What kinds of women are eligible for transformation? (In Shenzhen, not every woman wears high heels and these women are not universally “tall enough” to feel good about themselves in flats. Indeed, many of the un-heeled, so to speak, wear plastic flip-flops. Although even flip-flops now come with translucent heels. At any rate, women who don’t wear high heels, include: street cleaners, vegetable hawkers, beggars, bus ticket collectors, retirees, tennis players…So provisionally the question of eligibility is tied to class and task. But we knew that. Every woman who has gone shoe shopping knows this. What about social science isn’t self-evident? Or is the point to keep repeating the obvious until the situation improves?)

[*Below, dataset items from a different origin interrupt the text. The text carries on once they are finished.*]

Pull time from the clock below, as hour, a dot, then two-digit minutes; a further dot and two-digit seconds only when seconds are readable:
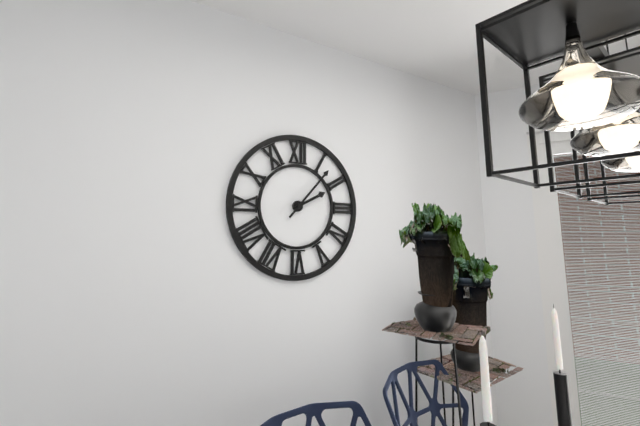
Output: 2.07
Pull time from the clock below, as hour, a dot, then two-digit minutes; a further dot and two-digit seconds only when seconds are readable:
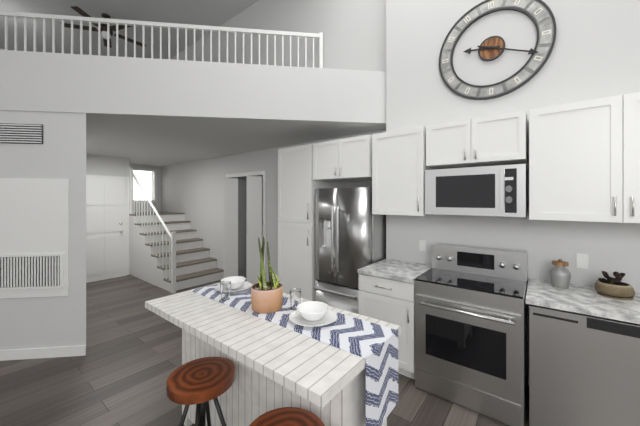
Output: 9.19
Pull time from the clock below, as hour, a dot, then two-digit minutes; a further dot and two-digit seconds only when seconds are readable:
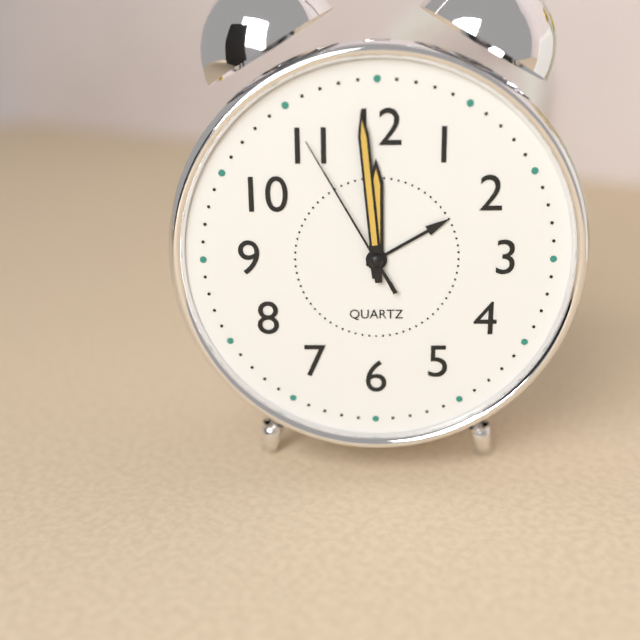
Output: 11.59.55
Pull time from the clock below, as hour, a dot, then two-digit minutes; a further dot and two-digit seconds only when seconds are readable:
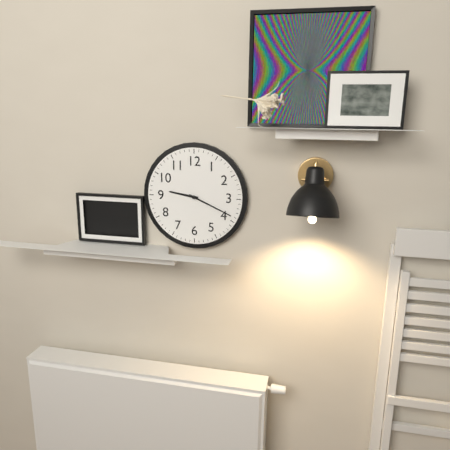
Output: 9.19
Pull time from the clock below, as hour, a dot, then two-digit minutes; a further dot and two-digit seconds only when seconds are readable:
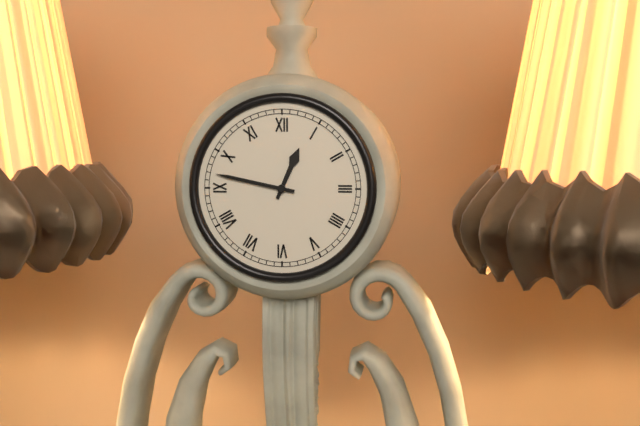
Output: 12.47
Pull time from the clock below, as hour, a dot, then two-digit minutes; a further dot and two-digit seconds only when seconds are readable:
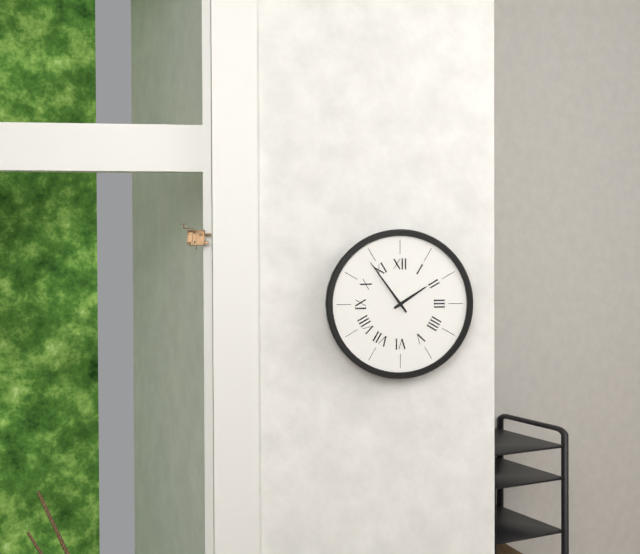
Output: 1.54
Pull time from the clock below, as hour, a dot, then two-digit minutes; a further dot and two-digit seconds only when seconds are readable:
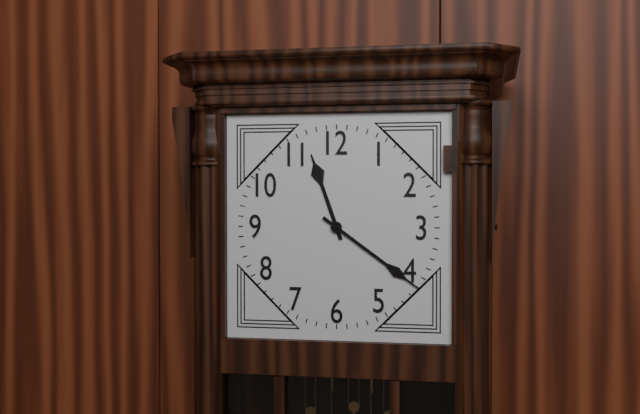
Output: 11.21
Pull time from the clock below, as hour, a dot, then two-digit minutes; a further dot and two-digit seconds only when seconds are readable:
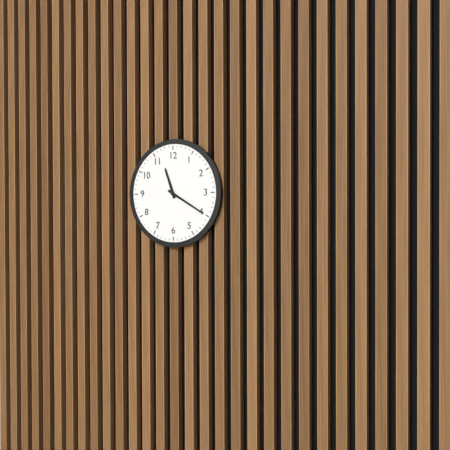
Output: 11.20
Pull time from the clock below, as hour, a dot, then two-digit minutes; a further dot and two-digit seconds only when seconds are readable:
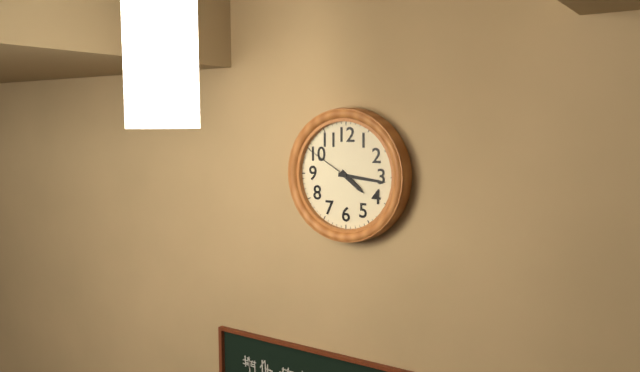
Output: 4.16.50
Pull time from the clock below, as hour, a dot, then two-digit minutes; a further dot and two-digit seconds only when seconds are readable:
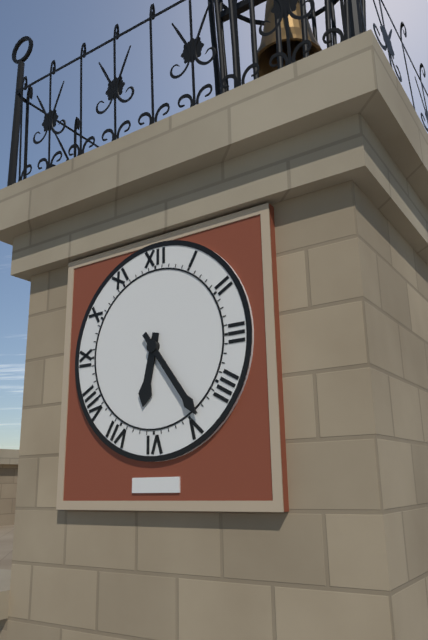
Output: 6.24
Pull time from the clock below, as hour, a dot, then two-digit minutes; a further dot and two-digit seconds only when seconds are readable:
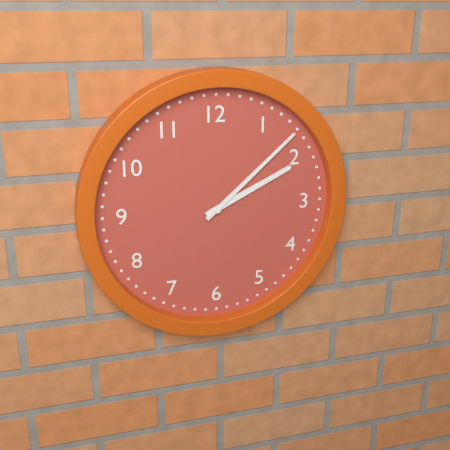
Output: 2.08
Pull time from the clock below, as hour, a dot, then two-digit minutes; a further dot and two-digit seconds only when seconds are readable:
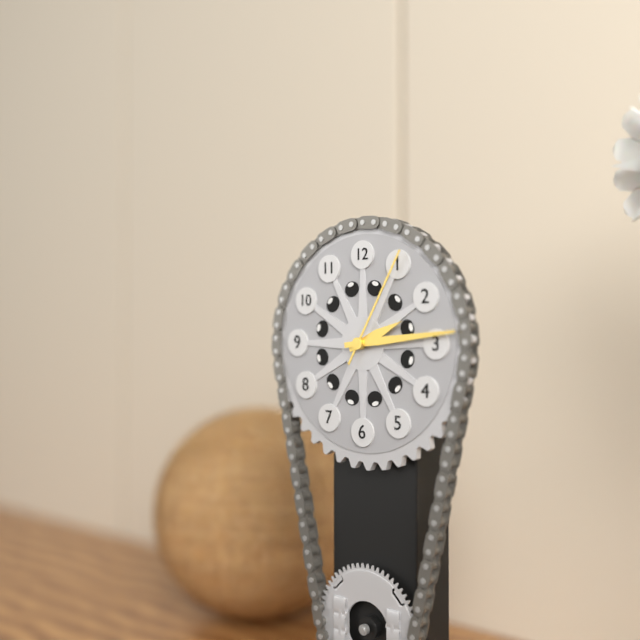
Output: 2.14.05
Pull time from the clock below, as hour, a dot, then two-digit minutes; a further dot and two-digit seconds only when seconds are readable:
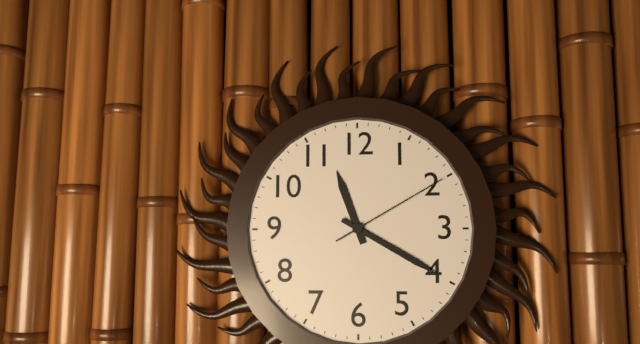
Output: 11.20.10
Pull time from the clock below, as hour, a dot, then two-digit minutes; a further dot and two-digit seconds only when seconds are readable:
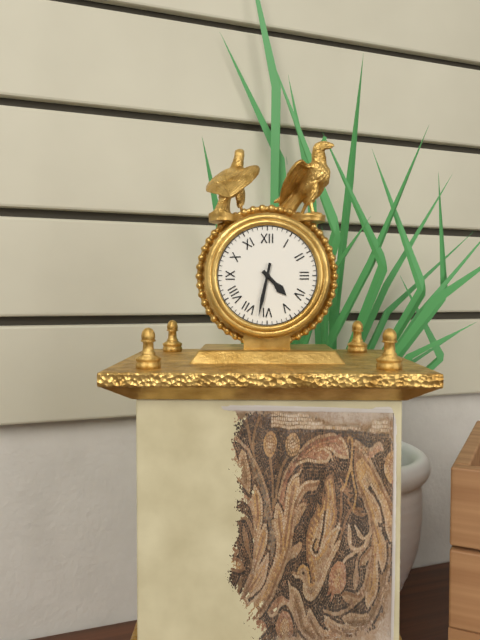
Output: 4.32
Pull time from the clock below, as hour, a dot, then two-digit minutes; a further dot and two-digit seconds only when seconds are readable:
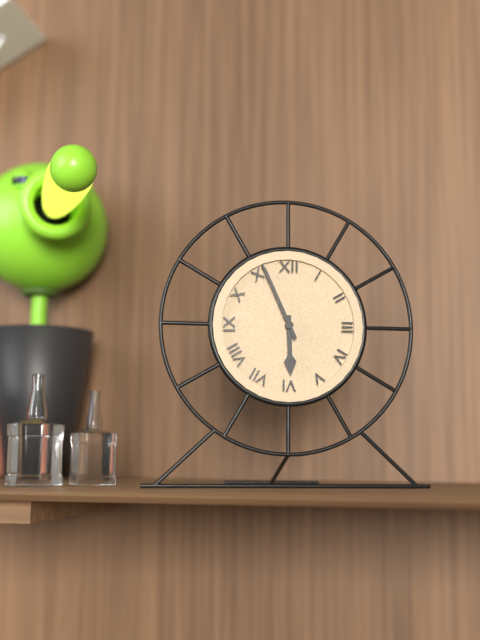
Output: 5.56
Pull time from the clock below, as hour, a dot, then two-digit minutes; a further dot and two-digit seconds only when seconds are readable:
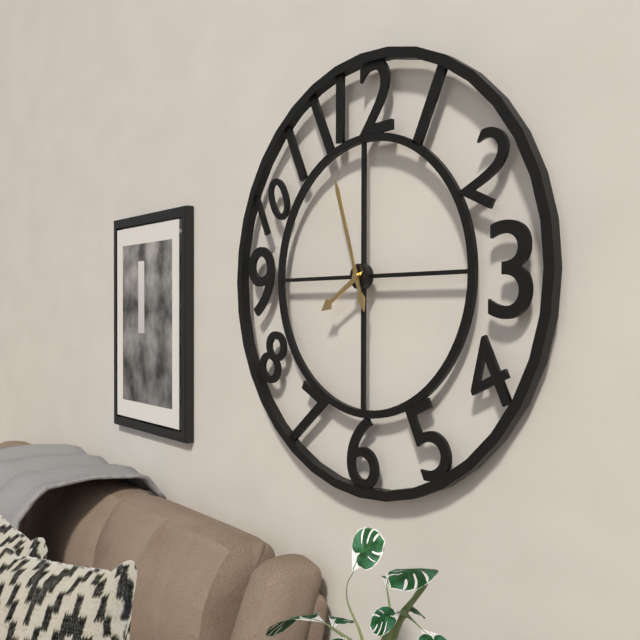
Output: 7.57
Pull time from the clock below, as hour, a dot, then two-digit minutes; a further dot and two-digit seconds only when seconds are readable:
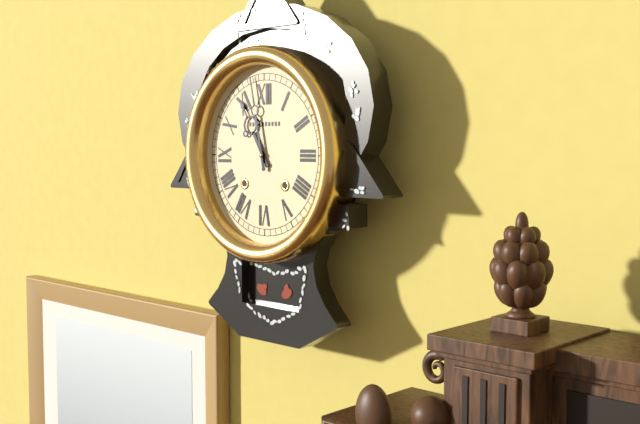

What are the limits to and direction of that transformation? (I’m struck by proliferation of two classes of high heel shoe—the professional, low heel for work, and the sexy, high heel for pleasure. Of course, there are attempts to blend the two, and there are some sexy low heels and, inexplicably, rather bland high heels. So, on a crude reading of high heel types the horizons of recognition for women’s agency seem to be office work and sexualized forms of pleasure, with a few minor variations. That is, even if wearing high heels doesn’t seem to get one recognition for intellectual agency might it help one in the pursuit of a banking career? If so, how and how far?)

And why, for that matter, especially given what seem to be the limited returns for wearing high heels, do the terms of transformation physically hurt? (It seems important that the shoes, which folks have pointed out to me as being “sexy” and “beautiful” are all quite high. Somehow a tolerance for lower back pain gets reworked into forms of social recognition. I could argue that social recognition is the reward for living with what is otherwise unnecessary pain. High-heeled women are recognized for having put on the shoe and that act itself is where the transformation from ordinary to active agent takes place. That is, women trade the willing subordination to social codes for a social recognition. But again, I get here and get stuck—why does it have to hurt? Or are we trading in forms of pain? Is it less painful to wear high heels than it is to be considered unattractive? To what extent are we defining being a woman in terms of acceptable pain? And at this moment, the discussion opens to a more general question—is the difference between men and women based on the social distribution of how much and what kind of pain a body might be recognized for enduring?)

I have photographed this shoe in sites where one could not wear it. That is point: putting on the shoe situates one, socially yes, but with reference to a material world. Without high heels (and the concomitant dependence on smooth surfaces to click across), where else might we go? How might we get there?